• [WHAT IS NEEDED]
Locate each line in the rows below that contains the word "يبقى", and copy every such line.

• [EXTRACTED MATERIAL]
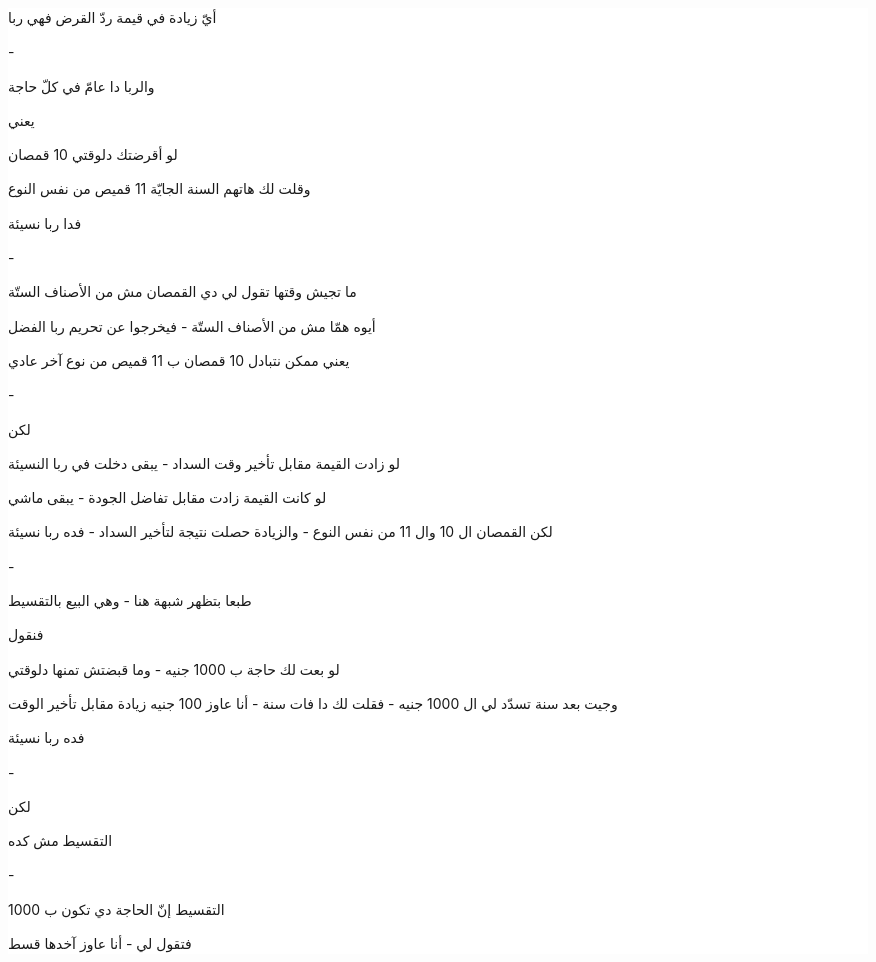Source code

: أيّ زيادة في قيمة ردّ القرض فهي ربا

\-

والربا دا عامّ في كلّ حاجة

يعني

لو أقرضتك دلوقتي 10 قمصان

وقلت لك هاتهم السنة الجايّة 11 قميص من نفس النوع

فدا ربا نسيئة

\-

ما تجيش وقتها تقول لي دي القمصان مش من الأصناف
الستّة

أيوه همّا مش من الأصناف الستّة -
فيخرجوا عن تحريم ربا الفضل

يعني ممكن نتبادل 10 قمصان ب 11 قميص من نوع آخر
عادي

\-

لكن

لو زادت القيمة مقابل تأخير وقت السداد - يبقى دخلت في ربا
النسيئة

لو كانت القيمة زادت مقابل تفاضل الجودة - يبقى
ماشي

لكن القمصان ال 10 وال 11 من نفس النوع - والزيادة حصلت
نتيجة لتأخير السداد - فده ربا نسيئة

\-

طبعا بتظهر شبهة هنا - وهي البيع بالتقسيط

فنقول

لو بعت لك حاجة ب 1000 جنيه - وما قبضتش تمنها
دلوقتي

وجيت بعد سنة تسدّد لي ال 1000 جنيه - فقلت لك دا فات سنة -
أنا عاوز 100 جنيه زيادة مقابل تأخير الوقت

فده ربا نسيئة

\-

لكن

التقسيط مش كده

\-

التقسيط إنّ الحاجة دي تكون ب 1000

فتقول لي - أنا عاوز آخدها قسط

• [PROBLEM SOLUTION]
لو زادت القيمة مقابل تأخير وقت السداد - يبقى دخلت في ربا
لو كانت القيمة زادت مقابل تفاضل الجودة - يبقى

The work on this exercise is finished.